Het fregatschip Johanna Maria is niet zomaar een ‘samenstel van hout, zeil en want’
Van Schendel (1874-1946) behoort tot de belangrijkste schrijvers uit het Nederlands taalgebied; zijn werk werd in 1947 – postuum – geëerd met de eerste P.C. Hooftprijs voor Letterkunde, die hij overigens moest delen met Amoene van Haersolte.

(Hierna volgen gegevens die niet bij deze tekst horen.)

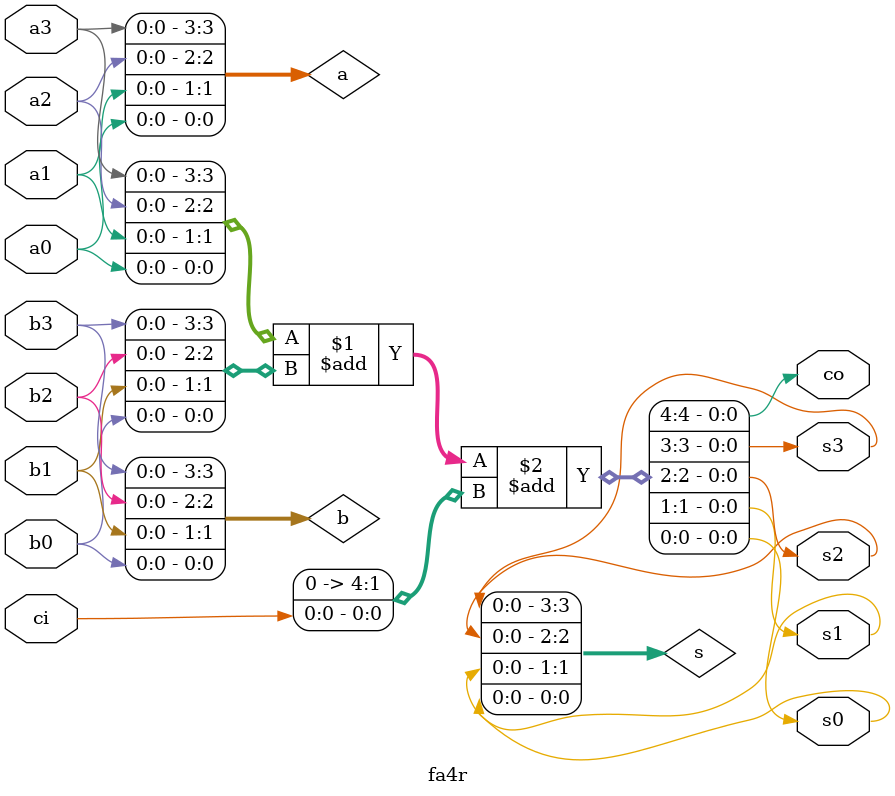
<source format=v>
`include "defs.v"

module fa4r
(
	output	s0,
	output	s1,
	output	s2,
	output	s3,
	output	co,
	input		ci,	
	input		a0,
	input		b0,
	input		a1,
	input		b1,
	input		a2,
	input		b2,
	input		a3,
	input		b3
);

wire [3:0] a;
wire [3:0] b;
wire [3:0] s;

assign a = {a3, a2, a1, a0};
assign b = {b3, b2, b1, b0};

assign s0 = s[0];
assign s1 = s[1];
assign s2 = s[2];
assign s3 = s[3];

assign {co, s} = a + b + {3'b000, ci};

endmodule

</source>
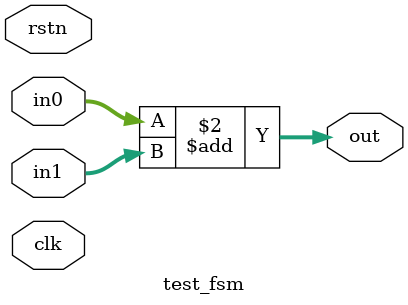
<source format=sv>
module test_fsm #(
  parameter BIT = 8
) (
  input  logic        clk,
  input  logic        rstn,
  input  logic [ 7:0] in0,
  input  logic [ 7:0] in1,
  output logic [ 7:0] out
);
  always_comb
    out = in0 + in1;
  always_ff @(posedge clk)
    begin
      a <= b;
    end
endmodule
</source>
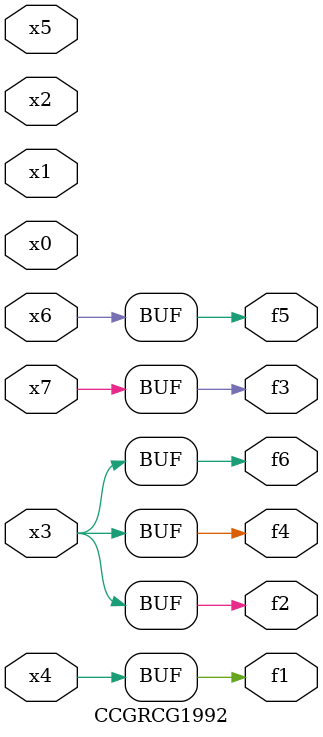
<source format=v>
module CCGRCG1992(
	input x0, x1, x2, x3, x4, x5, x6, x7,
	output f1, f2, f3, f4, f5, f6
);
	assign f1 = x4;
	assign f2 = x3;
	assign f3 = x7;
	assign f4 = x3;
	assign f5 = x6;
	assign f6 = x3;
endmodule

</source>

Ter ere van zijn sterfdag verwerft het Literatuurmuseum twee belangrijke handschriften van Arthur van Schendel.
Het museum beheert de literaire nalatenschap van Van Schendel, met uitzondering van de handschriften van Het fregatschip Johanna Maria (1930) en Herinneringen van een domme jongen (1934), respectievelijk opgedragen aan zijn zoon Arthur en zijn dochter Corinna. Vandaar dat de handschriften en bijbehorende notities van deze twee boeken in het bezit van de familie bleven.
De 75ste sterfdag van Arthur van Schendel is de aanleiding voor de familie deze handschriften nu ook aan de zorg van het Literatuurmuseum toe te vertrouwen, dat deze schenking met enthousiasme en in dankbaarheid aanvaardt. De aanwinst wordt gepresenteerd in een kleine tentoonstelling die te zien is van 31 augustus t/m 12 september en op literatuurmuseum.nl is een artikel over de nieuw verworven handschriften te lezen.
Arthur van Schendel, 31 augustus t/m 12 september in het Literatuurmuseum.